Paper No. 140-9
Presentation Time: 4:00 PM
A CHRONOSTRATIGRAPHIC RECORD OF MID-WISCONSINAN AGGRADATION IN THE LOWER OHIO RIVER VALLEY AND IMPLICATIONS FOR THE LAURENTIDE ICE SHEET (Invited Presentation)
The Quaternary evolution of the Ohio River was profoundly influenced by the Laurentide ice sheet. Early Pleistocene glacial-interglacial cycles resulted in the capture of the Teays River, transforming the Ohio River from a narrow bedrock stream in a relatively small watershed to a terraced fluvial landscape that drains a significant portion of the east-central United States. A chronostratigraphic framework for the lower Ohio River valley, developed from geologic and geomorphic mapping, sediment coring, geophysics, and from AMS radiocarbon and optically stimulated luminescence (OSL) dating reveals that the lower Ohio and Wabash River valleys experienced a significant phase of aggradation from ~45ka to 29ka. The timing of this aggradation corresponds to the deposition of the mid-Wisconsinan Roxana silt, which is ubiquitous in these valleys, and includes Heinrich events H5 through H3. This pulse of aggradation implies that the Laurentide ice sheet advanced into the Ohio River Basin during the mid-Wisconsinan, and meltwater was routed from an eastern to a southern outlet. There are many published radiocarbon ages for till and associated glacial deposits in the Great Lakes region that range from >30ka to finite (>48ka) and support a mid-Wisconsinan ice advance, but deposits of this age were frequently dismissed as old material reworked by late Wisconsinan ice and a mid-Wisconsinan advance is generally not recognized.

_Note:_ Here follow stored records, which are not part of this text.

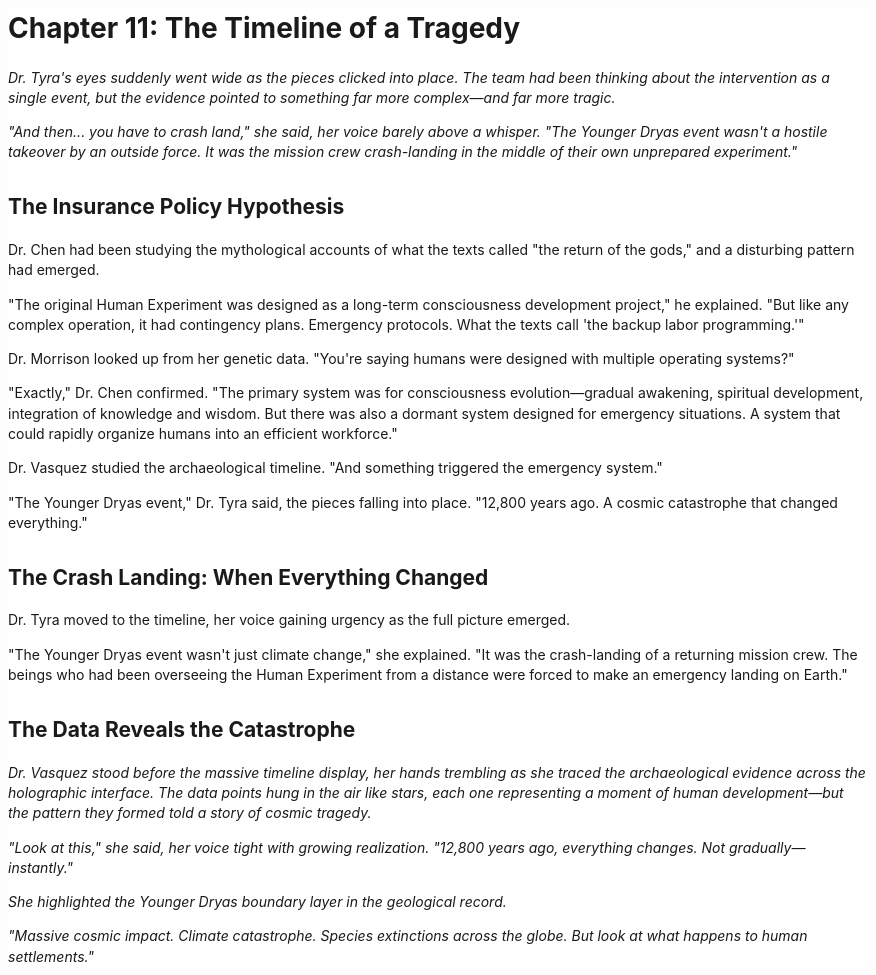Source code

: # Chapter 11: The Timeline of a Tragedy

*Dr. Tyra's eyes suddenly went wide as the pieces clicked into place. The team had been thinking about the intervention as a single event, but the evidence pointed to something far more complex—and far more tragic.*

*"And then... you have to crash land," she said, her voice barely above a whisper. "The Younger Dryas event wasn't a hostile takeover by an outside force. It was the mission crew crash-landing in the middle of their own unprepared experiment."*

## The Insurance Policy Hypothesis

Dr. Chen had been studying the mythological accounts of what the texts called "the return of the gods," and a disturbing pattern had emerged.

"The original Human Experiment was designed as a long-term consciousness development project," he explained. "But like any complex operation, it had contingency plans. Emergency protocols. What the texts call 'the backup labor programming.'"

Dr. Morrison looked up from her genetic data. "You're saying humans were designed with multiple operating systems?"

"Exactly," Dr. Chen confirmed. "The primary system was for consciousness evolution—gradual awakening, spiritual development, integration of knowledge and wisdom. But there was also a dormant system designed for emergency situations. A system that could rapidly organize humans into an efficient workforce."

Dr. Vasquez studied the archaeological timeline. "And something triggered the emergency system."

"The Younger Dryas event," Dr. Tyra said, the pieces falling into place. "12,800 years ago. A cosmic catastrophe that changed everything."

## The Crash Landing: When Everything Changed

Dr. Tyra moved to the timeline, her voice gaining urgency as the full picture emerged.

"The Younger Dryas event wasn't just climate change," she explained. "It was the crash-landing of a returning mission crew. The beings who had been overseeing the Human Experiment from a distance were forced to make an emergency landing on Earth."

## The Data Reveals the Catastrophe

*Dr. Vasquez stood before the massive timeline display, her hands trembling as she traced the archaeological evidence across the holographic interface. The data points hung in the air like stars, each one representing a moment of human development—but the pattern they formed told a story of cosmic tragedy.*

*"Look at this," she said, her voice tight with growing realization. "12,800 years ago, everything changes. Not gradually—instantly."*

*She highlighted the Younger Dryas boundary layer in the geological record.*

*"Massive cosmic impact. Climate catastrophe. Species extinctions across the globe. But look at what happens to human settlements."*
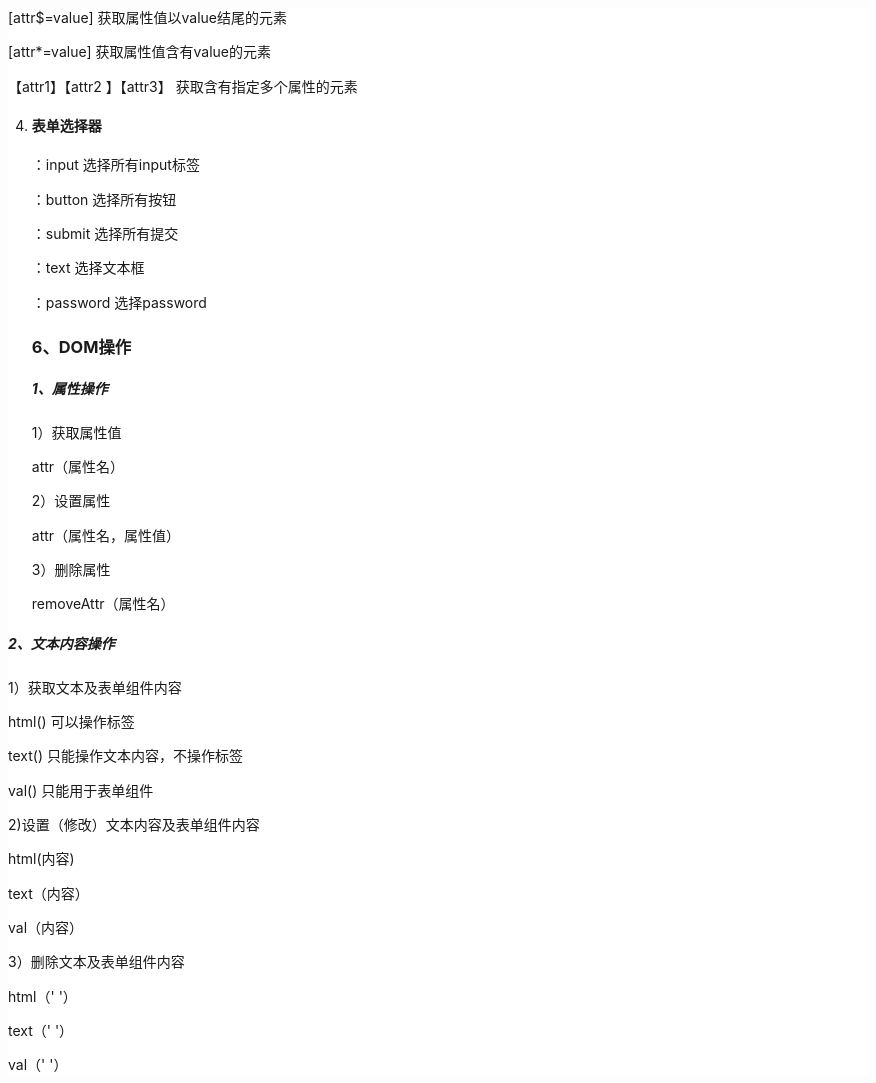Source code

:    [attr$=value]	获取属性值以value结尾的元素

   [attr*=value]  获取属性值含有value的元素

   【attr1】【attr2 】【attr3】  获取含有指定多个属性的元素

   

4. #### 表单选择器

   ：input      选择所有input标签

   ：button    选择所有按钮

   ：submit    选择所有提交

   ：text   选择文本框

   ：password   选择password

   

   ### 6、DOM操作

   ##### 1、属性操作

   1）获取属性值

   attr（属性名）

   2）设置属性

   attr（属性名，属性值）

   3）删除属性

   removeAttr（属性名）

   

##### 2、文本内容操作

1）获取文本及表单组件内容

html()   可以操作标签

text()    只能操作文本内容，不操作标签

val()    只能用于表单组件

2)设置（修改）文本内容及表单组件内容

html(内容)

text（内容）

val（内容）

3）删除文本及表单组件内容

html（' '）

text（' '）

val（' '）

The use of AMS radiocarbon and luminescence dating techniques is significantly advancing the state of knowledge for mid-Wisconsinan deposits that were previously not recognized because this time interval is near the limits of conventional radiocarbon dating. As more researchers utilize new dating methods such as luminescence and terrestrial cosmogenic nuclide dating and identify additional mid-Wisconsinan glaciofluvial deposits, new models for the position and chronology of the Laurentide ice sheet during mid-Wisconsinan time can be developed and tested.